Regulations surrounding winemaking in what is labelled the Old World – namely Europe – were previously considered a hindrance to the growth of the region’s wine industry.

These regulations still govern everything: from which type of grape can grow where, to how dry or sweet a wine should taste, thus restricting the opportunity for experimentation.

In comparison, when New World countries in the southern hemisphere were still finding their feet in terms of winemaking, it was the lack of laws that made their varieties unique.

They had the freedom to experiment with growing techniques and blends, which led to many people believing that the Old World was falling behind, marred by ‘outdated’ rules.

In contrast, the New World seemed to emerge as the leader in terms of exciting and fresh wine production.

However, in a relatively recent turn of events, the New World has started following the European way of doing things.

For example, the warmer New World countries have cottoned on to, and appreciate, the fact that you have to plant certain grapes in particular places to provide them with the ideal conditions to flourish in.

And all of this is where the debate between Old World and New World wines spawns from.

However, the term ‘New World’ is slightly misleading; wines from this area of the world started being produced way back in the 1500s.

Sure, they’re not as old as those made in Europe, but they’re definitely not a truly modern creation.

What’s more, winemaking in the New World now replicates much of that in the Old World.

In the same breath, some Old World wines possess riper and more alcoholic characteristics, resembling the style of the New World. The lines are blurring.

Another notable difference between Old and New World wines isn’t in the wine itself, but on the labels.

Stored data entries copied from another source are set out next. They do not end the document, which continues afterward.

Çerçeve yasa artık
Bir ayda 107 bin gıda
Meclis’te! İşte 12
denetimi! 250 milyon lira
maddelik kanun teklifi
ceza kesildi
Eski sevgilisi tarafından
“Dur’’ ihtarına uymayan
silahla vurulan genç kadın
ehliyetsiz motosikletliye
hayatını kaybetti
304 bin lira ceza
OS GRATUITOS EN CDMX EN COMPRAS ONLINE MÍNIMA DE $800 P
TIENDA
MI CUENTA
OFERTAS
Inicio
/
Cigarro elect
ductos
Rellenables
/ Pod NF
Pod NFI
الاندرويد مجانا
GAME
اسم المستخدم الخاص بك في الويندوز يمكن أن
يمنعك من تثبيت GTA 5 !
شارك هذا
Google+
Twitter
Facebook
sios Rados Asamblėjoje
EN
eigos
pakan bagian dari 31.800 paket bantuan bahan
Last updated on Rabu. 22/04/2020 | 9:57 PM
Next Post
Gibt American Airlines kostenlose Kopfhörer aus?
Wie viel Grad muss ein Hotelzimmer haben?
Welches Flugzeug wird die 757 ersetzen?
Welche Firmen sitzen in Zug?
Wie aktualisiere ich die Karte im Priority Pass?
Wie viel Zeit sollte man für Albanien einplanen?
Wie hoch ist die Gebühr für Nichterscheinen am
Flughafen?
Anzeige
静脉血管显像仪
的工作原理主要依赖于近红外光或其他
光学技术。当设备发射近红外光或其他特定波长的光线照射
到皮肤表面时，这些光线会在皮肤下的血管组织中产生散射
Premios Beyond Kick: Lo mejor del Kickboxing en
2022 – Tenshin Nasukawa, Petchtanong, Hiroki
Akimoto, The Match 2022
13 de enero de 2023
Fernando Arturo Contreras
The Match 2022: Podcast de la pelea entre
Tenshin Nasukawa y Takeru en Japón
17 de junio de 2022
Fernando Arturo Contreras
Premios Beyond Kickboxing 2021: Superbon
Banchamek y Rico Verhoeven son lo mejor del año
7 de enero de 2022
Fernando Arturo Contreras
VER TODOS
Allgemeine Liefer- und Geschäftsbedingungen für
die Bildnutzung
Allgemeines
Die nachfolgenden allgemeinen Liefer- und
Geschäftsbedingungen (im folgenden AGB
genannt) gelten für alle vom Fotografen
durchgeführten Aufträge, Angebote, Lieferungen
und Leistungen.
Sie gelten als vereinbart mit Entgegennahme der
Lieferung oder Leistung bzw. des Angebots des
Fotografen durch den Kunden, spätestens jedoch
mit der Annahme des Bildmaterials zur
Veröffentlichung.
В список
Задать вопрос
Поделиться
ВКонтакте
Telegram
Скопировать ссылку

It sounds superficial, but New World wine labels are much easier to read, and this is a definite plus.

For the newer market, the focus is on grape variety, thus the type of fruit as well as the region it was grown is listed.

In the Old World, the focus is on location, thus wines are named after their region rather than what grape was used to make them (although this is changing).

While super Tuscans and the famous French varieties of wine will always be held in awe by wine lovers, New World countries are forging names for themselves with particular grapes better suited to the warmer climates.

Argentina is building itself a reputation as the Malbec master, a grape traditional to Bordeaux but possibly better suited to the South American terrain and climate, while Australian Shiraz is arguably better than its European counterpart.

Is it possible to say whether Old World or New World wine is better?

Put simply: no.

It really comes down to personal taste and whether you’re a traditionalist or a modern enthusiast.

But with the differences between the two starting to blur, maybe wine enthusiasts will no longer differentiate between regions and instead concentrate solely on quality.